### [Material supplied]
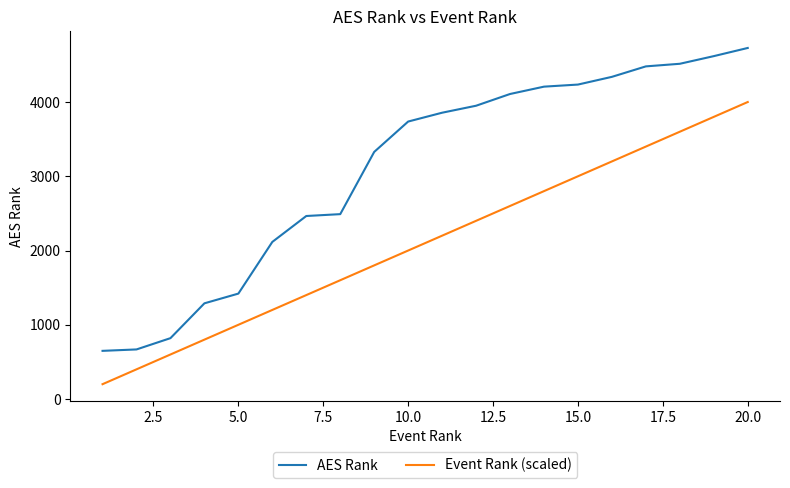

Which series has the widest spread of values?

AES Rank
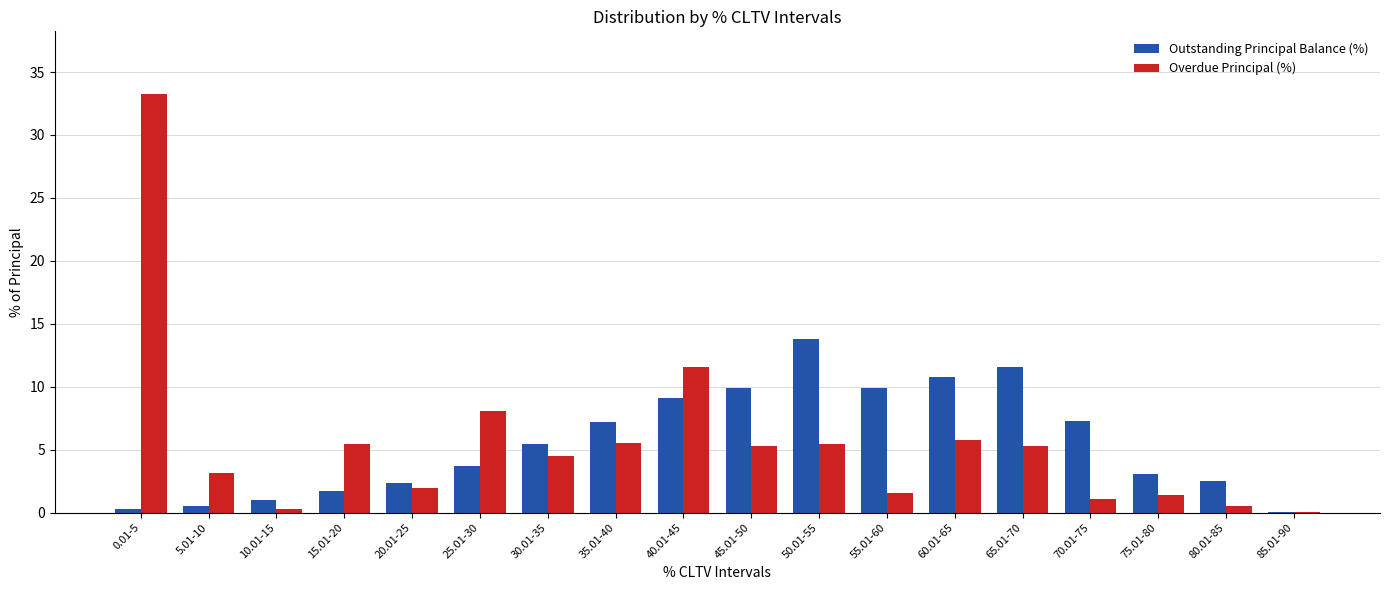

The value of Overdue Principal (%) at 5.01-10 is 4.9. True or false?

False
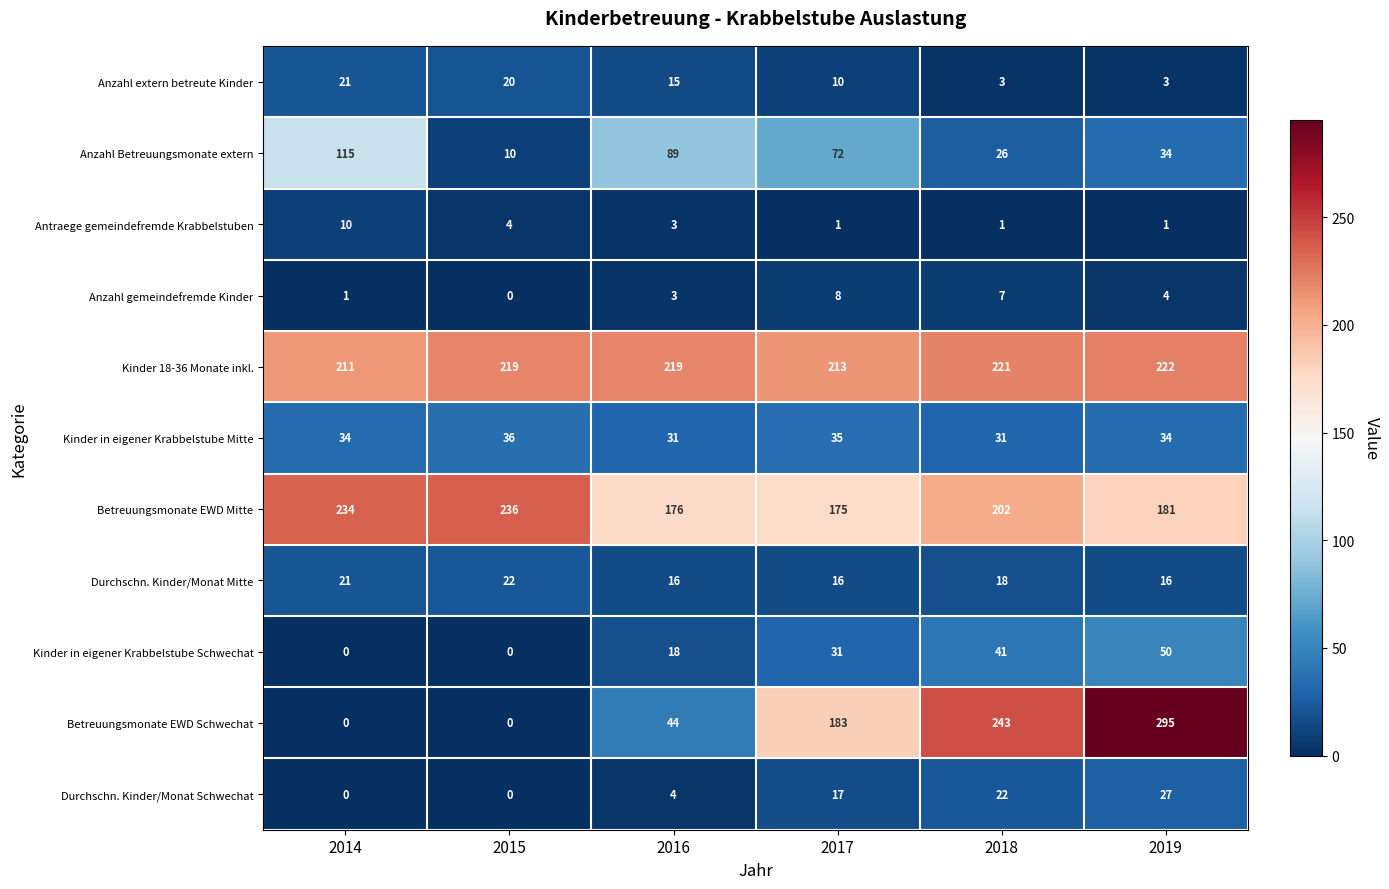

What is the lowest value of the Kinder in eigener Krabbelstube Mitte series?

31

### [What you should do]
Convert the lines above into a Markdown table with the columns "Row" and "Text," numbering each row and skipping blank lines. Leave the pictures out of the table.

### [Exercise output]
| Row | Text |
|---|---|
| 1 | Which series has the widest spread of values? |
| 2 | AES Rank |
| 3 | The value of Overdue Principal (%) at 5.01-10 is 4.9. True or false? |
| 4 | False |
| 5 | What is the lowest value of the Kinder in eigener Krabbelstube Mitte series? |
| 6 | 31 |